◆ EXERCISE PASSAGE
BEGIN
Patients who were discharged with first-time ischemic stroke from 2007–2010, with no history of atrial fibrillation were identified from Danish nationwide registries. Hazard ratios (HRs) and 1-year risks of recurrent ischemic stroke and bleeding were calculated for each antiplatelet regimen.
Among patients discharged after first-time ischemic stroke, 3043 patients were treated with acetylsalicylic acid, 12,295 with a combination of acetylsalicylic acid and dipyridamole, and 3885 with clopidogrel. Adjusted HRs for clopidogrel versus the combination of acetylsalicylic acid and dipyridamole were 1.02 (95 % confidence interval [CI]: 0.89–1.17) for ischemic stroke and 1.06 (95 % CI: 0.83–1.35) for bleeding. Adjusted HRs for acetylsalicylic acid versus the combination of acetylsalicylic acid and dipyridamole were 1.48 (95 % CI: 1.31–1.67) for stroke and 1.47 (95 % CI: 1.18–1.82) for bleeding. Clopidogrel versus acetylsalicylic acid yielded HRs of 0.69 (95 % CI: 0.59–0.81) and 0.72 (95 % CI: 0.55–0.96) for stroke and bleeding, respectively. The 1-year predicted risks associated with acetylsalicylic acid, the combination of acetylsalicylic acid and dipyridamole, and clopidogrel were 11.1 (95 % CI: 10.2–12.2), 7.7 (95 % CI: 7.3–8.3), and 8.0 (95 % CI: 6.9–8.7) for ischemic stroke, respectively; while, the risks for bleeding were 3.4 (95 % CI: 2.8–3.9), 2.4 (95 % CI: 2.1–2.7), and 2.4 (95 % CI: 1.9–2.9), respectively.
Clopidogrel and the combination of acetylsalicylic acid and dipyridamole were associated with similar risks for recurrent ischemic stroke and bleeding; whereas acetylsalicylic acid was associated with higher risks for both ischemic stroke and bleeding. The latter finding may partially be explained by selection bias.
KeywordsIschemic stroke Secondary prevention Antiplatelet Epidemiology
After ischemic stroke or transient ischemia attack, patients are at high risk for a subsequent stroke. In the Unites States, 25 % of the 795,000 annual ischemic strokes are recurrent events  and 70–84 % of ischemic stroke are non-cardioembolic [2, 3]. International guidelines recommend antiplatelets for secondary prevention in patients with strokes of non-cardioembolic origin [1, 4]. The recommended treatment regimens include acetylsalicylic acid, a combination of acetylsalicylic acid and dipyridamole, or clopidogrel.
END
◆ SUPPLIED DATA
BEGIN
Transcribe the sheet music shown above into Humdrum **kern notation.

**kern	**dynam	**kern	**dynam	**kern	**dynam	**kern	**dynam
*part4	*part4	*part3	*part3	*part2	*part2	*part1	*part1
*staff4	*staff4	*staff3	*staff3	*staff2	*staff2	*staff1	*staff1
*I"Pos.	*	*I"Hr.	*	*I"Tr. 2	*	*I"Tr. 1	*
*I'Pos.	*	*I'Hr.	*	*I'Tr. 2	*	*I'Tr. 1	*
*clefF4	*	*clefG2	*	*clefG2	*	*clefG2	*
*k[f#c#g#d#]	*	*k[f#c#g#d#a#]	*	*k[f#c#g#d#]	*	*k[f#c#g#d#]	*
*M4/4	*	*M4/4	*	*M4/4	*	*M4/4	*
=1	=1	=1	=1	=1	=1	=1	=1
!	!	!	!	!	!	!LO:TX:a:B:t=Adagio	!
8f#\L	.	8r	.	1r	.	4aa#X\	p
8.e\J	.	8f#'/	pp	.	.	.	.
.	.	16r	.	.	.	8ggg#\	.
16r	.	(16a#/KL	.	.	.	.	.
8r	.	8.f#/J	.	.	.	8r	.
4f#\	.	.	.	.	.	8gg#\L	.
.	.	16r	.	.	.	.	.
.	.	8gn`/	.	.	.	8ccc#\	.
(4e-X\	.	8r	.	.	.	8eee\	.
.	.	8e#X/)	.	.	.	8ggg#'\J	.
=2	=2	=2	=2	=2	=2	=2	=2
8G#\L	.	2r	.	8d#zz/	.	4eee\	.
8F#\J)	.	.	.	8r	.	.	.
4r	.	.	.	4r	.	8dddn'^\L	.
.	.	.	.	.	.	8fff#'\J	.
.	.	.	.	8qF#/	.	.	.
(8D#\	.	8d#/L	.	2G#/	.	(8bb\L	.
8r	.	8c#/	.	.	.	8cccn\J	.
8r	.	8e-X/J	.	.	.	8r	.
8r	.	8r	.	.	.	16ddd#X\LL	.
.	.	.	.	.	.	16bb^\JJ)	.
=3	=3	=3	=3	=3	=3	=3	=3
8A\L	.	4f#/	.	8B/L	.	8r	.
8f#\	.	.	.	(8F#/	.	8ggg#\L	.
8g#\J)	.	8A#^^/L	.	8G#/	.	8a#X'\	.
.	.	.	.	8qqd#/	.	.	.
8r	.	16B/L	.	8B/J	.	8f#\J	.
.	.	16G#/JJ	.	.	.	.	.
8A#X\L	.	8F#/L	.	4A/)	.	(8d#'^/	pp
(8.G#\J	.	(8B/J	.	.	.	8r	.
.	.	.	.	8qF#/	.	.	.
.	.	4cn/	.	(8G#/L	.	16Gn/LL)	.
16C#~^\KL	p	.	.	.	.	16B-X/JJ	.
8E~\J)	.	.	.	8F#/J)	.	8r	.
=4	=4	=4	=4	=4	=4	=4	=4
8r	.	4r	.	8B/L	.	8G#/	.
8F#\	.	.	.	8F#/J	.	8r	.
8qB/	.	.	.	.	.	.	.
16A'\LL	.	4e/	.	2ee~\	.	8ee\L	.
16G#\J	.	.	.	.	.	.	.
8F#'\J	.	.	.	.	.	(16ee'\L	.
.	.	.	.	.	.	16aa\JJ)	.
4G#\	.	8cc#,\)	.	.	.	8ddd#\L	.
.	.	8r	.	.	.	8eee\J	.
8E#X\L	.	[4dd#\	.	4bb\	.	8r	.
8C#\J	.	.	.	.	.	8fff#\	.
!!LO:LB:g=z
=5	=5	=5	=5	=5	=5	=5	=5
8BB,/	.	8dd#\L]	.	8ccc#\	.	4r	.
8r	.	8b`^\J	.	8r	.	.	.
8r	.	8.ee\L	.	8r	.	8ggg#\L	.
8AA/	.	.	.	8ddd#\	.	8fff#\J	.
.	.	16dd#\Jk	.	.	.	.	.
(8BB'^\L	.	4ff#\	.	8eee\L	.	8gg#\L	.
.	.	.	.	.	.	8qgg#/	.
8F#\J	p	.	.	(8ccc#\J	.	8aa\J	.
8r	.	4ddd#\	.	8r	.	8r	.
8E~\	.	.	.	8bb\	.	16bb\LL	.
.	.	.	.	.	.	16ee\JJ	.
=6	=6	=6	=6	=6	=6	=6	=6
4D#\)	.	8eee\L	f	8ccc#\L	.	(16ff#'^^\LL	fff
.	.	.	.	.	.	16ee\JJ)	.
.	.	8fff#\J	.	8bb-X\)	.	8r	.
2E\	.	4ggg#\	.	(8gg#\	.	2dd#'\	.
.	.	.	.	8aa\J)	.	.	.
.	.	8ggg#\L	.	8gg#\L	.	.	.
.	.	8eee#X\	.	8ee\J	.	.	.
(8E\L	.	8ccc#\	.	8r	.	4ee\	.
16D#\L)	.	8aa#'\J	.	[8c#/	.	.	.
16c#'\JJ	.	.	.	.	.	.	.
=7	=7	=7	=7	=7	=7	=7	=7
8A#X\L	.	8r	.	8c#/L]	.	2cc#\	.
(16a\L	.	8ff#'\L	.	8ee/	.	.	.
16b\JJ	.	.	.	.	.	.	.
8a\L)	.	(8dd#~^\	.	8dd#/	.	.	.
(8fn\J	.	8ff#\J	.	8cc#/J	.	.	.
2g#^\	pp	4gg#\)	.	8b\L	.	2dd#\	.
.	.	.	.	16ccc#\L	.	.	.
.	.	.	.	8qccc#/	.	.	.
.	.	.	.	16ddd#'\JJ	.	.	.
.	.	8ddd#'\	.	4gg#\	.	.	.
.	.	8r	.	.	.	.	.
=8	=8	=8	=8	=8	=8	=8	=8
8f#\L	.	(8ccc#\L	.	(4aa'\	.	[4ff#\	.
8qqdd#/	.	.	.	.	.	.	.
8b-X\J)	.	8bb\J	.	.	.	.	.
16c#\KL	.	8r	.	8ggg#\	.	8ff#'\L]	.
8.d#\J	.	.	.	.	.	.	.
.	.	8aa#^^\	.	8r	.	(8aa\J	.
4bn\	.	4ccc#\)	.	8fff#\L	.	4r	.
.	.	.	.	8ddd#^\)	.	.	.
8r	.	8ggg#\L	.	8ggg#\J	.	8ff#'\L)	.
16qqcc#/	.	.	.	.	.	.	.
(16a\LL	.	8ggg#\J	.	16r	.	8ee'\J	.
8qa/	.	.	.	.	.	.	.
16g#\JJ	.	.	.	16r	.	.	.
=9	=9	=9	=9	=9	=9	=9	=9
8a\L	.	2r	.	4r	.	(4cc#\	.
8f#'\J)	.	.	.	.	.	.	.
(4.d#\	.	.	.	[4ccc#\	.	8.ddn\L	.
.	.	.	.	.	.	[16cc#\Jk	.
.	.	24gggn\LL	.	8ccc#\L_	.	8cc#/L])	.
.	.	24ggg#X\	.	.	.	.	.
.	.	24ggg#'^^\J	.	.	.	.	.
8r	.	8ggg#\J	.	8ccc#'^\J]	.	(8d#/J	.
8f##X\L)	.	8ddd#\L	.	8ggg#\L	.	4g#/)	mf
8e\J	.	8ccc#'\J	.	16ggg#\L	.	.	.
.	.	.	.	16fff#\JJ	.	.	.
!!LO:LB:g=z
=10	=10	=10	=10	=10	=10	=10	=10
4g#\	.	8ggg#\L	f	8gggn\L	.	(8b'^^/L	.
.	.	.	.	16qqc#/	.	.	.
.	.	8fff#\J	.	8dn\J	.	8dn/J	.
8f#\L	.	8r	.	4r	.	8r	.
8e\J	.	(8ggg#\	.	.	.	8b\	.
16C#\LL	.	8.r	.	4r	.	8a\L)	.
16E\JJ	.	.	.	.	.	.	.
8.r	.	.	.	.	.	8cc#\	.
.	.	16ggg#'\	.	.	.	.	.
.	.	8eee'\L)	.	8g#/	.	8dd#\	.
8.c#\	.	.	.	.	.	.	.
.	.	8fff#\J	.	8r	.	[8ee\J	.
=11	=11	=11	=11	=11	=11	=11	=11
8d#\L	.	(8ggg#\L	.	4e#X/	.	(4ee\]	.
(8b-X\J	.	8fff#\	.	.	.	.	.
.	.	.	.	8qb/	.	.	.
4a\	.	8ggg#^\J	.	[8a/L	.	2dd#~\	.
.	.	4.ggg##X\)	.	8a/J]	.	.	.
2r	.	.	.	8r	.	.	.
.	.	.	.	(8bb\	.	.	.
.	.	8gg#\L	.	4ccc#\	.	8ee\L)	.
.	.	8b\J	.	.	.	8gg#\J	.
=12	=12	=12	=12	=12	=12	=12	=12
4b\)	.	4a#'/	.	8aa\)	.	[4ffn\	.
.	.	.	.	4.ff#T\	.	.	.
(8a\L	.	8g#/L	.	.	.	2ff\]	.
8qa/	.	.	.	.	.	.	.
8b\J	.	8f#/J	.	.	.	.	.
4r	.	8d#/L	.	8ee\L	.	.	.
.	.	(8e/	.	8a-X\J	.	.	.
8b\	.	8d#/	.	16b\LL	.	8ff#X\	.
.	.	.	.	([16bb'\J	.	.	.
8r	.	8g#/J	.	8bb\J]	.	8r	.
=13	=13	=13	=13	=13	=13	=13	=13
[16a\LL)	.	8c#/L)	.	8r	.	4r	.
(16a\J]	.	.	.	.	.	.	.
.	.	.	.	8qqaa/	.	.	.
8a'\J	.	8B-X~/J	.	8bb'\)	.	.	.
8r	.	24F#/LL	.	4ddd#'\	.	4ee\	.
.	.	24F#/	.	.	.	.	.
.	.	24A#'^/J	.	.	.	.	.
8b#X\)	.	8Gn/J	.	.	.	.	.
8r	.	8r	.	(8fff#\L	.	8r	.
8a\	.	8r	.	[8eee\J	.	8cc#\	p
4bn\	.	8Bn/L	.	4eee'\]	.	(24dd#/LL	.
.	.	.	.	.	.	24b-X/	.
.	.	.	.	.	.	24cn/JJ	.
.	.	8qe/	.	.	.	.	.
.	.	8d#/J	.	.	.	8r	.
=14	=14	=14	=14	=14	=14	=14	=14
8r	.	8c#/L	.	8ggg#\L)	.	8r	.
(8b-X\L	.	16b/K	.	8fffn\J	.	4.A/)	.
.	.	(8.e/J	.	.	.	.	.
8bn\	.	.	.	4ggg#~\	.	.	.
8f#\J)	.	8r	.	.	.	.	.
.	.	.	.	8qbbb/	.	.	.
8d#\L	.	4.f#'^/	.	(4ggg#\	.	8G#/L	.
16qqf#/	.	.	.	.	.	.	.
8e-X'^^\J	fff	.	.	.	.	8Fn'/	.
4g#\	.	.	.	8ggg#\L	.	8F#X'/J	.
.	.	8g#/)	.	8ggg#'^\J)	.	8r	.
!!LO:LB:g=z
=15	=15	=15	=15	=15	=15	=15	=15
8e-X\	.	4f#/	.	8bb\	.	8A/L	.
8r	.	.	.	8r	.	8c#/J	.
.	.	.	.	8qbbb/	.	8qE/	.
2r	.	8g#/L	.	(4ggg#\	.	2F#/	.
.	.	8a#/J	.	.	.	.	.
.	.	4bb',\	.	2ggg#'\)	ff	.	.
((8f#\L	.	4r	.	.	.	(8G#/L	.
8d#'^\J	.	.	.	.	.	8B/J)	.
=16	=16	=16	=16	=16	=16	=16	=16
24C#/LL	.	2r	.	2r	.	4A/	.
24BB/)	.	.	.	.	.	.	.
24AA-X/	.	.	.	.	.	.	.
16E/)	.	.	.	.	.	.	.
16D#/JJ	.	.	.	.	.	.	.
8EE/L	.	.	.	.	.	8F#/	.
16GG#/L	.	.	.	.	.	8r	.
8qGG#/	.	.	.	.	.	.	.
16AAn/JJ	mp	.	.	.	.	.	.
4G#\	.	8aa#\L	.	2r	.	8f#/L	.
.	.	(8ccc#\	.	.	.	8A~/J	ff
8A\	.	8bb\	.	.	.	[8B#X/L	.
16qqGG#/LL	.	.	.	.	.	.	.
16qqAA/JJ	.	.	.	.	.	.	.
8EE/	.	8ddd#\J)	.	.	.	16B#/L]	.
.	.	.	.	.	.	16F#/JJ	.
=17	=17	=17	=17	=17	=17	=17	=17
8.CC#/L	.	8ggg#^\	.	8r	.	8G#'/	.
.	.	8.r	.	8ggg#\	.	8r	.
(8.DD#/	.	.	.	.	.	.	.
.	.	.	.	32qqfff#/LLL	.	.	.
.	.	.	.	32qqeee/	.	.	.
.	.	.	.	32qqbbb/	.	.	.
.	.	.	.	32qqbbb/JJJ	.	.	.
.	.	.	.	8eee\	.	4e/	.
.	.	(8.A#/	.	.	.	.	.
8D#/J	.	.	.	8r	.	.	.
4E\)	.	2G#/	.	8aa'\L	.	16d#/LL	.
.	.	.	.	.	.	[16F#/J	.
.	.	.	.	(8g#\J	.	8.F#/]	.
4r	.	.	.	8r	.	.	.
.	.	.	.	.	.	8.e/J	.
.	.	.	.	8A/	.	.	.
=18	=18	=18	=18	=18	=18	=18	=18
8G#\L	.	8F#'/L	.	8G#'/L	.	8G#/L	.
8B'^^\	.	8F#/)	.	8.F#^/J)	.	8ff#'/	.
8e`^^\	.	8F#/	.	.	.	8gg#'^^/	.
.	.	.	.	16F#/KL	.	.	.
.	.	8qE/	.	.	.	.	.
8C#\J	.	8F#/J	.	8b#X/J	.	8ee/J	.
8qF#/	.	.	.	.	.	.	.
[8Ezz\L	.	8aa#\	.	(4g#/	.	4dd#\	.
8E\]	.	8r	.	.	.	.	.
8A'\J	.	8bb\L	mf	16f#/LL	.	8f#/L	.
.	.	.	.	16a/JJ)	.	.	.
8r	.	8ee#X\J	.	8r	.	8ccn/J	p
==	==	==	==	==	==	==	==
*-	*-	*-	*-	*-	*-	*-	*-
END
◆ WHAT YOU WILL DO
Please copy everything from "Patients who were" down to "each antiplatelet regimen." in the antiplatelet-therapy passage above.

◆ REPLY TO THE EXERCISE
Patients who were discharged with first-time ischemic stroke from 2007–2010, with no history of atrial fibrillation were identified from Danish nationwide registries. Hazard ratios (HRs) and 1-year risks of recurrent ischemic stroke and bleeding were calculated for each antiplatelet regimen.